2001 – President Bush honored America’s veterans with the Memorial Day signing of legislation to construct a World War II monument on the National Mall.
Other events:
1818 - Walk-in-the-Water launches, becoming the first steam vessel to sail on Lake Erie
1830 - US President Andrew Jackson signs the Indian Removal Act, a key law leading to the forced removal of the Cherokee, Chickasaw, Choctaw, Creek, and Seminole tribes out of Georgia and surrounding states, setting the stage for the Cherokee Trail of Tears
1889 - Édouard and André Michelin incorporate the Michelin tyre (tire) company which revolutionized the automotive industry where their detachable-pneumatic automobile tires.
He went on to publish the first Michelin Guide in 1900, a now famous hotel and restaurant reference guide.
1892 - Sierra Club formed by John Muir and others in San Francisco, for conservation of nature
1923 - US Attorney General says it is legal for women to wear trousers anywhere
1928 - American automobile makers Dodge Brothers Inc. and Chrysler Corporation merge
1946 - First night game at Yankee Stadium (Senators 2, Yankees 1)

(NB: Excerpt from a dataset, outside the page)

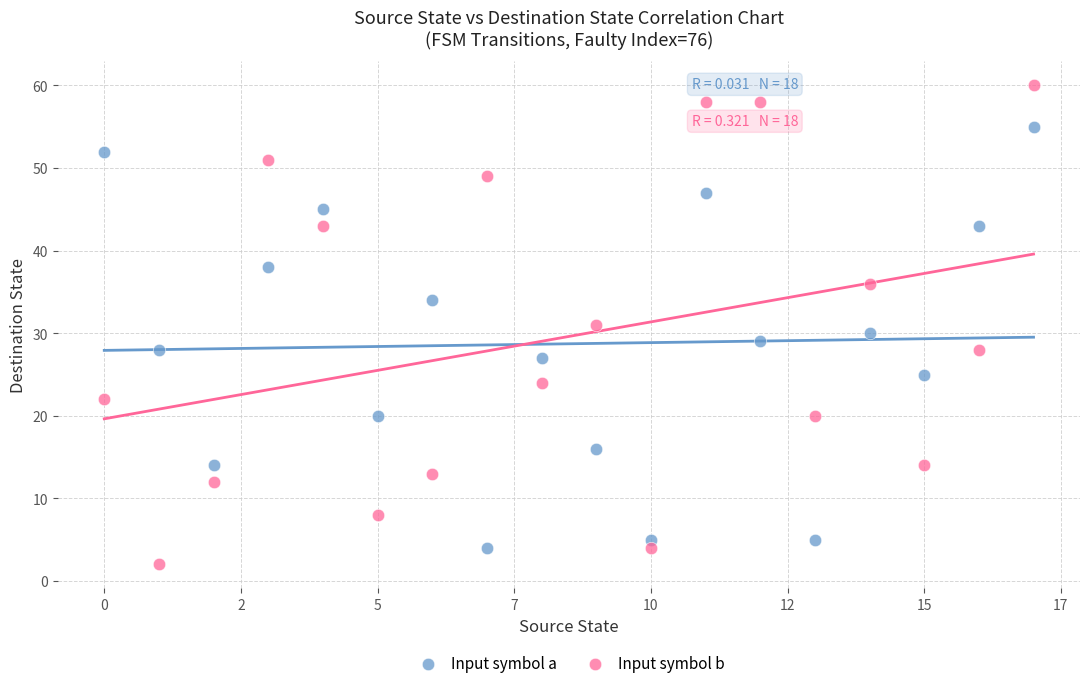

Which series reaches the maximum Y coordinate?

Input symbol b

1959 - Monkeys Able and Baker travel 300 miles (500 km) into space aboard a Jupiter missile and return safely to Earth as the first animals retrieved alive from a space mission
1967 - Sailor Francis Chichester arrives home at Plymouth, England, after circumnavigating the globe solo in his yacht Gipsy Moth IV, the first to do so
1971 - USSR launches Mars 3; becomes the first spacecraft to soft land on Mars on December 2
1971 – Pres. Nixon ordered John Haldeman to do more wiretapping and political espionage against the Democrats. The orders were recorded on tape
1987 - 60th US National Spelling Bee: Stephanie Petit wins spelling 'staphylococci'
1990 - David Robilliard achieves the longest bicycle wheelie at with 5 hours, 12 minutes, and 33 seconds
1997 - American mountaineer Wally Berg reaches the summit of Mount Everest for his third time
1999 - Leonardo da Vinci's masterpiece "The Last Supper" is put back on display in Milan, Italy, after 22 years of restoration work
2002 – The last steel girder is removed from the original World Trade Center site. Cleanup duties officially end with closing ceremonies at Ground Zero in Manhattan, New York City.